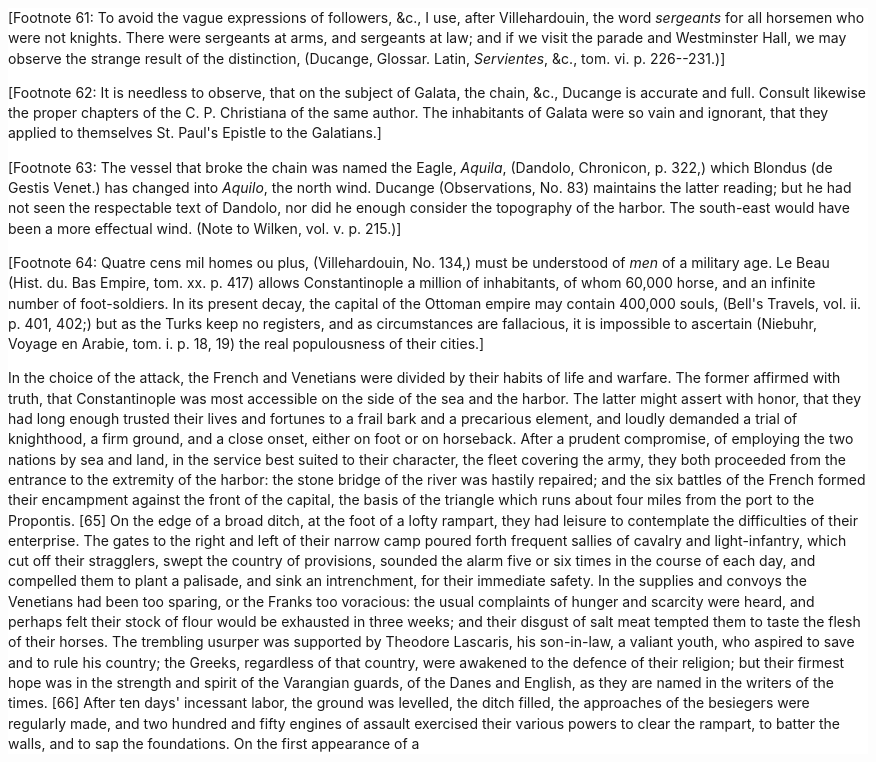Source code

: [Footnote 61: To avoid the vague expressions of followers, &c., I use,
after Villehardouin, the word _sergeants_ for all horsemen who were not
knights. There were sergeants at arms, and sergeants at law; and if we
visit the parade and Westminster Hall, we may observe the strange result
of the distinction, (Ducange, Glossar. Latin, _Servientes_, &c., tom.
vi. p. 226--231.)]

[Footnote 62: It is needless to observe, that on the subject of Galata,
the chain, &c., Ducange is accurate and full. Consult likewise the
proper chapters of the C. P. Christiana of the same author. The
inhabitants of Galata were so vain and ignorant, that they applied to
themselves St. Paul's Epistle to the Galatians.]

[Footnote 63: The vessel that broke the chain was named the Eagle,
_Aquila_, (Dandolo, Chronicon, p. 322,) which Blondus (de Gestis Venet.)
has changed into _Aquilo_, the north wind. Ducange (Observations, No.
83) maintains the latter reading; but he had not seen the respectable
text of Dandolo, nor did he enough consider the topography of the
harbor. The south-east would have been a more effectual wind. (Note to
Wilken, vol. v. p. 215.)]

[Footnote 64: Quatre cens mil homes ou plus, (Villehardouin, No. 134,)
must be understood of _men_ of a military age. Le Beau (Hist. du. Bas
Empire, tom. xx. p. 417) allows Constantinople a million of inhabitants,
of whom 60,000 horse, and an infinite number of foot-soldiers. In its
present decay, the capital of the Ottoman empire may contain 400,000
souls, (Bell's Travels, vol. ii. p. 401, 402;) but as the Turks keep
no registers, and as circumstances are fallacious, it is impossible
to ascertain (Niebuhr, Voyage en Arabie, tom. i. p. 18, 19) the real
populousness of their cities.]

In the choice of the attack, the French and Venetians were divided by
their habits of life and warfare. The former affirmed with truth,
that Constantinople was most accessible on the side of the sea and the
harbor. The latter might assert with honor, that they had long enough
trusted their lives and fortunes to a frail bark and a precarious
element, and loudly demanded a trial of knighthood, a firm ground, and a
close onset, either on foot or on horseback. After a prudent compromise,
of employing the two nations by sea and land, in the service best suited
to their character, the fleet covering the army, they both proceeded
from the entrance to the extremity of the harbor: the stone bridge of
the river was hastily repaired; and the six battles of the French formed
their encampment against the front of the capital, the basis of the
triangle which runs about four miles from the port to the Propontis. [65]
On the edge of a broad ditch, at the foot of a lofty rampart, they had
leisure to contemplate the difficulties of their enterprise. The gates
to the right and left of their narrow camp poured forth frequent sallies
of cavalry and light-infantry, which cut off their stragglers, swept the
country of provisions, sounded the alarm five or six times in the
course of each day, and compelled them to plant a palisade, and sink an
intrenchment, for their immediate safety. In the supplies and convoys
the Venetians had been too sparing, or the Franks too voracious: the
usual complaints of hunger and scarcity were heard, and perhaps felt
their stock of flour would be exhausted in three weeks; and their
disgust of salt meat tempted them to taste the flesh of their
horses. The trembling usurper was supported by Theodore Lascaris,
his son-in-law, a valiant youth, who aspired to save and to rule his
country; the Greeks, regardless of that country, were awakened to the
defence of their religion; but their firmest hope was in the strength
and spirit of the Varangian guards, of the Danes and English, as they
are named in the writers of the times. [66] After ten days' incessant
labor, the ground was levelled, the ditch filled, the approaches of
the besiegers were regularly made, and two hundred and fifty engines of
assault exercised their various powers to clear the rampart, to batter
the walls, and to sap the foundations. On the first appearance of a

# # # # #

- _Exercise prompt_: Reproduce the records with every "Ducange" switched to "Du Cange" and everything else left unchanged. Omit the pictures from your output.

- _Response_:
Source code

: [Footnote 61: To avoid the vague expressions of followers, &c., I use,
after Villehardouin, the word _sergeants_ for all horsemen who were not
knights. There were sergeants at arms, and sergeants at law; and if we
visit the parade and Westminster Hall, we may observe the strange result
of the distinction, (Du Cange, Glossar. Latin, _Servientes_, &c., tom.
vi. p. 226--231.)]

[Footnote 62: It is needless to observe, that on the subject of Galata,
the chain, &c., Du Cange is accurate and full. Consult likewise the
proper chapters of the C. P. Christiana of the same author. The
inhabitants of Galata were so vain and ignorant, that they applied to
themselves St. Paul's Epistle to the Galatians.]

[Footnote 63: The vessel that broke the chain was named the Eagle,
_Aquila_, (Dandolo, Chronicon, p. 322,) which Blondus (de Gestis Venet.)
has changed into _Aquilo_, the north wind. Du Cange (Observations, No.
83) maintains the latter reading; but he had not seen the respectable
text of Dandolo, nor did he enough consider the topography of the
harbor. The south-east would have been a more effectual wind. (Note to
Wilken, vol. v. p. 215.)]

[Footnote 64: Quatre cens mil homes ou plus, (Villehardouin, No. 134,)
must be understood of _men_ of a military age. Le Beau (Hist. du. Bas
Empire, tom. xx. p. 417) allows Constantinople a million of inhabitants,
of whom 60,000 horse, and an infinite number of foot-soldiers. In its
present decay, the capital of the Ottoman empire may contain 400,000
souls, (Bell's Travels, vol. ii. p. 401, 402;) but as the Turks keep
no registers, and as circumstances are fallacious, it is impossible
to ascertain (Niebuhr, Voyage en Arabie, tom. i. p. 18, 19) the real
populousness of their cities.]

In the choice of the attack, the French and Venetians were divided by
their habits of life and warfare. The former affirmed with truth,
that Constantinople was most accessible on the side of the sea and the
harbor. The latter might assert with honor, that they had long enough
trusted their lives and fortunes to a frail bark and a precarious
element, and loudly demanded a trial of knighthood, a firm ground, and a
close onset, either on foot or on horseback. After a prudent compromise,
of employing the two nations by sea and land, in the service best suited
to their character, the fleet covering the army, they both proceeded
from the entrance to the extremity of the harbor: the stone bridge of
the river was hastily repaired; and the six battles of the French formed
their encampment against the front of the capital, the basis of the
triangle which runs about four miles from the port to the Propontis. [65]
On the edge of a broad ditch, at the foot of a lofty rampart, they had
leisure to contemplate the difficulties of their enterprise. The gates
to the right and left of their narrow camp poured forth frequent sallies
of cavalry and light-infantry, which cut off their stragglers, swept the
country of provisions, sounded the alarm five or six times in the
course of each day, and compelled them to plant a palisade, and sink an
intrenchment, for their immediate safety. In the supplies and convoys
the Venetians had been too sparing, or the Franks too voracious: the
usual complaints of hunger and scarcity were heard, and perhaps felt
their stock of flour would be exhausted in three weeks; and their
disgust of salt meat tempted them to taste the flesh of their
horses. The trembling usurper was supported by Theodore Lascaris,
his son-in-law, a valiant youth, who aspired to save and to rule his
country; the Greeks, regardless of that country, were awakened to the
defence of their religion; but their firmest hope was in the strength
and spirit of the Varangian guards, of the Danes and English, as they
are named in the writers of the times. [66] After ten days' incessant
labor, the ground was levelled, the ditch filled, the approaches of
the besiegers were regularly made, and two hundred and fifty engines of
assault exercised their various powers to clear the rampart, to batter
the walls, and to sap the foundations. On the first appearance of a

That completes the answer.